[Page images with their extracted text]
________

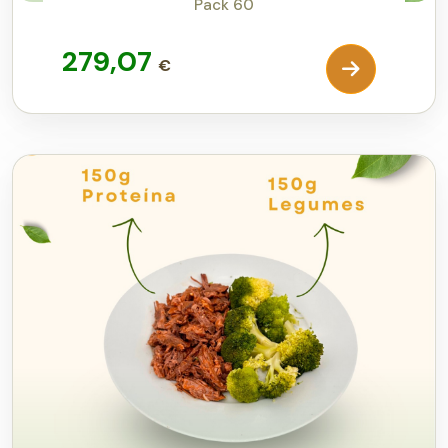
Pack 60
279,07
€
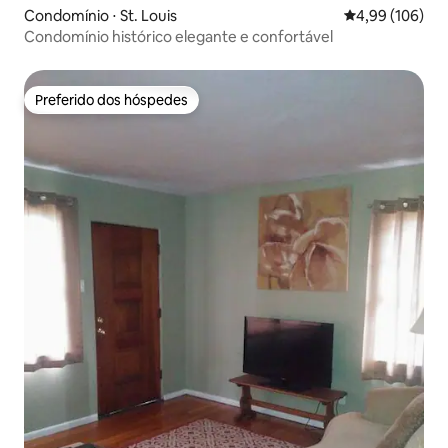
Condomínio ⋅ St. Louis
4,99 de uma av
4,99 (106)
Condomínio histórico elegante e confortável
Preferido dos hóspedes
Preferido dos hóspedes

________

→ **TASK TO CARRY OUT**
Copy the text from every row above word for word, and leave the pictures out of your answer.

→ **SOLUTION TO THE EXERCISE**
Pack 60
279,07
€
Condomínio ⋅ St. Louis
4,99 de uma av
4,99 (106)
Condomínio histórico elegante e confortável
Preferido dos hóspedes
Preferido dos hóspedes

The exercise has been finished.